The researchers selected PTB7-Th and PM6 polymers as donor materials and PC61BM, EH-IDTBR and Y6 as acceptor materials for the active layer. They observed that vortex stimulation to mix the donor and acceptor materials in the active solution could result in an effective, well-mixed solution, however it was not sufficient on its own. The active solution was hydrophobic, and accordingly, the researchers decided to use deionized (DI) water and vortexes to stir the solution. They allowed the donor and acceptor materials to sit in chlorobenzene (active host solution) overnight, then added DI water into the solution and stirred it, creating small swirls. Due to the hydrophobic nature of the solution, the water pushed out the donor and acceptor molecules, causing them to dissolve more precisely in the solution. Then they let the solution rest, causing the water to separate from the solution. This water was then removed and the hydrotreated active solution was used to prepare thin films of PTB7-Th:PC61BM (F, fullerene), PTB7-Th:EH-IDTBR (NF, fullerene), and PM6:Y6 (H-NF, high-efficiency non-fullerene).

The researchers next examined the photoelectric performance of these thin films in the inverted hole-coated OSC formation and compared it with that of OSCs without water treatment.

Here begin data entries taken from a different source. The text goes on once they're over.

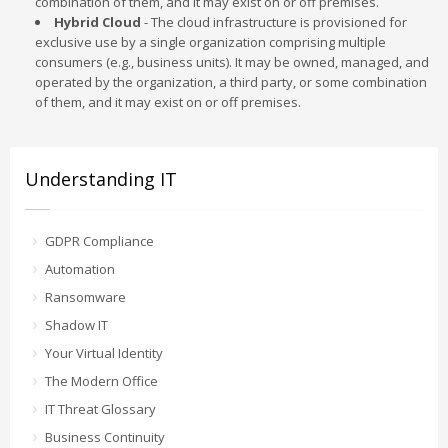
combination of them, and it may exist on or off premises.
Hybrid Cloud
- The cloud infrastructure is provisioned for
exclusive use by a single organization comprising multiple
consumers (e.g., business units). It may be owned, managed, and
operated by the organization, a third party, or some combination
of them, and it may exist on or off premises.
Understanding IT
GDPR Compliance
Automation
Ransomware
Shadow IT
Your Virtual Identity
The Modern Office
IT Threat Glossary
Business Continuity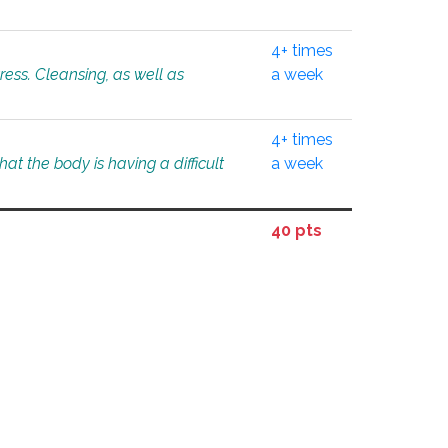
4+ times
tress. Cleansing, as well as
a week
4+ times
at the body is having a difficult
a week
40 pts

“We observed that the hydrotreated active solution resulted in a more regular active thin film, which showed higher energy conversion efficiency compared to the non-water-treated ones. Furthermore, we fabricated large-area OSCs with an active area of ​​10 cm.2which showed a high conversion efficiency of up to 11.92% for the hydrolyzed H-NF films,” Professor Kim highlights.

Overall, this study provides a guideline for the large-scale and efficient development of OSCs using an easy, economical and remarkably environmentally friendly method, which could open doors to their realization and commercialization.